Following key pipeline infrastructure upgrades over the past two years, MDU Resources Inc.’s Boise, ID-based Intermountain Gas Co. has told Idaho state regulators it should be able to serve the natural gas needs of the southern part of the state without any significant new capital projects during the next five years.
The Idaho Public Utilities Commission (PUC) said Monday it will take public comments on Intermountain’s latest five-year plan through July 8. The company faces a reduced rate of growth in the midst of a continued economic downturn in the region. Thus, the utility told regulators it can meet its projected peak-day loads without any major infrastructure projects.
This is the latest update of its integrated resource plan (IRP) that the PUC requires revised every two years. It outlines how the utility will meet its demand from 285,000 residential and commercial customers and where it will acquire gas supplies.
Two years ago, Intermountain showed deliverability shortfalls on two pipeline laterals, Idaho Falls and Sun Valley, but the utility completed steps to resolve the capacity deficits, assuming an estimated annual grow rate of 1%.
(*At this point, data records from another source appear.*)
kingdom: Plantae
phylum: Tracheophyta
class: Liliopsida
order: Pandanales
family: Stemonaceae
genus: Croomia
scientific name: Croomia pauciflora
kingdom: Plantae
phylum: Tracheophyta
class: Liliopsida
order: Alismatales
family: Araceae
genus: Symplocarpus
Intermountain completed a 16-inch diameter pipeline loop around the city of Idaho Falls to eliminate the projected capacity problem along the Idaho Falls lateral serving cities from Pocatello to St. Anthony. That project increased the utility distribution capacity in the region from 810,000 therms to 990,000 therms. About 17% of the utility’s customers are served by the 104-mile Idaho Falls lateral.
Based on its 2010 IRP, Intermountain also faced a projected capacity deficit on the Sun Valley lateral, and as a result, it has installed added compression that boosts the lateral’s capacity from 175,000 to 204,000 therms. The Sun Valley lateral serves 4% of the Intermountain customers.
Two other major laterals in and around the Boise area are considered adequate for the next five years, but by the end of that period, one of them — the 16-mile State Street lateral serving 14% of the utility’s customers — will need to be upgraded to eliminate a projected capacity deficit, Intermountain said.
The PUC said that in recent years natural gas prices have continued to decline and since 2008, Intermountain retail gas utility customers have experienced a 40% price reduction in gas costs (see Daily GPI, Jan. 11, 2012).